Column: 'SNAP' decision would increase hunger
By NAN MADDEN, Minnesota Budget Project
Nearly six years ago, America suffered a historic financial crisis that led to the most serious economic downturn since the Great Depression.
Millions of Americans — including thousands of Minnesotans — lost their jobs and incomes, their homes and savings, and their dreams. People who had considered themselves middle class or working class were suddenly struggling just to put food on the table.
Compounding this damage, America has been excruciatingly slow to recover from the Great Recession. The economy is still not creating enough jobs, leaving many people without work or with jobs that don’t pay enough to feed their families.
Instead of taking steps to strengthen the economy and get people back to work, the U.S. Congress is considering a proposal to make the crisis worse for millions of Americans.
A plan that passed the U.S. House in September would cut nearly $40 billion over 10 years from the Supplemental Nutrition Assistance Program (SNAP), which provides basic food assistance for one out of 10 Minnesotans. The cuts would eliminate SNAP (formerly called food stamps) for nearly 4 million Americans, including at least 41,000 Minnesotans.
That’s in addition to a $5 billion cut to SNAP on Nov. 1 that will reduce benefits for all SNAP households including children, seniors and even veterans.
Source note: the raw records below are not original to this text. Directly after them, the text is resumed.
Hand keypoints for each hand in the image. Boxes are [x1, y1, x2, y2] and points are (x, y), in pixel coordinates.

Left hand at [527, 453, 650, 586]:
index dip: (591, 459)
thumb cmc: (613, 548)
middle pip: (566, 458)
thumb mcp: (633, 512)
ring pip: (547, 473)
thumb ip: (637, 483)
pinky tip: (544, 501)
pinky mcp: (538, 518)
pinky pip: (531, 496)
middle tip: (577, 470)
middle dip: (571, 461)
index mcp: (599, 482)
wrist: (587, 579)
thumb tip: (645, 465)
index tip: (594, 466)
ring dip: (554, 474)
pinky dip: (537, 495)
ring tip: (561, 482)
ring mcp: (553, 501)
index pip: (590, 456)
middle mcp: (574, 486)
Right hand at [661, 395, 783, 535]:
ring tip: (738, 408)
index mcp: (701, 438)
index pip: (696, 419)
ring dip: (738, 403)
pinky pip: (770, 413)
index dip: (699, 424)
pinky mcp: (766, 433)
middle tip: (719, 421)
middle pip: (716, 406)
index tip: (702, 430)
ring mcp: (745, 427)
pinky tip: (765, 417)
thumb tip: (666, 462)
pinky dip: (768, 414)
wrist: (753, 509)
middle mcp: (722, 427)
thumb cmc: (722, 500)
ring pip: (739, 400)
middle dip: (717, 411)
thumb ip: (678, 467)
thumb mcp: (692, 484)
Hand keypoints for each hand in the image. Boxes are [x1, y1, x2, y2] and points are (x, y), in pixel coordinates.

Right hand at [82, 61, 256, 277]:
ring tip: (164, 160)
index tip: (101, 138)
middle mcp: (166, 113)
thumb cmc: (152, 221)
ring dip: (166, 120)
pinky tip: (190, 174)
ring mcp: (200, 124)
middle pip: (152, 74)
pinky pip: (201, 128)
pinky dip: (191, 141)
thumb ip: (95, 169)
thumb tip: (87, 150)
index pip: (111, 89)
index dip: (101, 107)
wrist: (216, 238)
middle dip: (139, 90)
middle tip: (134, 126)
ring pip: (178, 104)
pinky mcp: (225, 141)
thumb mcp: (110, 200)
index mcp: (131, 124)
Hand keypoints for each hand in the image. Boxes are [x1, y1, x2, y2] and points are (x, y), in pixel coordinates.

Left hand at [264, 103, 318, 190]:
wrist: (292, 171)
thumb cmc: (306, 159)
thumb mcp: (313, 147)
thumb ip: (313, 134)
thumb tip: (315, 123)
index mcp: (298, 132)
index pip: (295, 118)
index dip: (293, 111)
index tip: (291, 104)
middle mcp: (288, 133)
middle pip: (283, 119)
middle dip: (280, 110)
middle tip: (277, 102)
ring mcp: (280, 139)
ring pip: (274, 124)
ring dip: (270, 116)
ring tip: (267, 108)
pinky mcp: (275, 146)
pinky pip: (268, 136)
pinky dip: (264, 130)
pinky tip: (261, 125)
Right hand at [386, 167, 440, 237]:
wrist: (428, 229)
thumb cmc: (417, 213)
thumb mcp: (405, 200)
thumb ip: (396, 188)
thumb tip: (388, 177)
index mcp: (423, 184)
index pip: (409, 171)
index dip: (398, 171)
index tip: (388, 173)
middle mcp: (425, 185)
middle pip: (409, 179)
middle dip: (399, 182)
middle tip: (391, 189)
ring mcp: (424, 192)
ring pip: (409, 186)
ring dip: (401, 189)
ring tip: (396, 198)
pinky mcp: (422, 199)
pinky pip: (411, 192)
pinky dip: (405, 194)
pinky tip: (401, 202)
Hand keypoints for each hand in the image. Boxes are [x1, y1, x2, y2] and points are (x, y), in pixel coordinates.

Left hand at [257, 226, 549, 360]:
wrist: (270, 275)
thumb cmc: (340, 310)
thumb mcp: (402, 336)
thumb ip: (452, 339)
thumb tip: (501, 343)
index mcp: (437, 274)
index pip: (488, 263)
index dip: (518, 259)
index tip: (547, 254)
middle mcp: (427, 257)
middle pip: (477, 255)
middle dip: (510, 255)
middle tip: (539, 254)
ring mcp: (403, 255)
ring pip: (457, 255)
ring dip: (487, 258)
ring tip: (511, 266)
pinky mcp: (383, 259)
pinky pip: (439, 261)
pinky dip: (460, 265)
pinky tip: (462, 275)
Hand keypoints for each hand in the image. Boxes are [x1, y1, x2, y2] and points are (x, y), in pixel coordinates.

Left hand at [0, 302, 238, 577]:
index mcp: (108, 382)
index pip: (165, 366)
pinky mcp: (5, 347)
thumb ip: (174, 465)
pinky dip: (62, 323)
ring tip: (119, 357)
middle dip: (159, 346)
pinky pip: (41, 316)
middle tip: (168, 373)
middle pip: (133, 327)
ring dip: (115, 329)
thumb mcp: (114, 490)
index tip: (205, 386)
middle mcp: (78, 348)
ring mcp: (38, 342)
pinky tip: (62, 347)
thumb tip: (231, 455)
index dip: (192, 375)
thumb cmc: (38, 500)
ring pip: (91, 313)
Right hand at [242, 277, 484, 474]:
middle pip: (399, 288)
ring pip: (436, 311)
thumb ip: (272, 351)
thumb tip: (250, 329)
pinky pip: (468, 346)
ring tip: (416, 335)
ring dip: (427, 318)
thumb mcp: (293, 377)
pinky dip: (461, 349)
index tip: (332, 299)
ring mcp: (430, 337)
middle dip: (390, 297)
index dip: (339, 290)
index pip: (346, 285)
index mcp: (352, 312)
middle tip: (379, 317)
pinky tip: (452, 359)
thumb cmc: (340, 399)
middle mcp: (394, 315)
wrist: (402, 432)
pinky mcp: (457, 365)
For a family of three, the cut is $29 a month — a total of $319 for November 2013 through September 2014. That’s a serious loss: basic SNAP benefits will average less than $1.40 per person per meal in 2014.
The stunningly harsh House bill would make matters even worse. It would end basic food assistance for many, including people who cannot find jobs in a difficult economy no matter how hard they try.
People use SNAP because they have no choice. The majority of SNAP participants who are able to work do have jobs. But those jobs may not pay enough to feed a family. SNAP empowers people to look for jobs and not worry about whether there’s food in the refrigerator.
SNAP is a wise investment for taxpayers. It is doing exactly what it was designed to do: get people back on their feet during hard economic times. It grows when the economy is bad and more Americans are struggling; when the economy improves, its cost and caseloads shrink.
SNAP also has a big economic impact, as people use SNAP at their local grocery stores. In fiscal year 2012, $750 million in SNAP funds went to Minnesota, benefiting families, local farmers and grocers. And in a weak economy, every dollar increase in SNAP generates about $1.70 in economic activity, according to Moody’s Analytics.
We all know that snap decisions often result in bad consequences. The right ‘SNAP’ decision for Congress is to reject cuts and instead get the economy going and more people into good jobs.
Nan Madden is director of the Minnesota Budget Project, which provides independent research, analysis and advocacy on budget and tax issues, emphasizing their impact on low- and moderate-income Minnesotans and the organizations that serve them.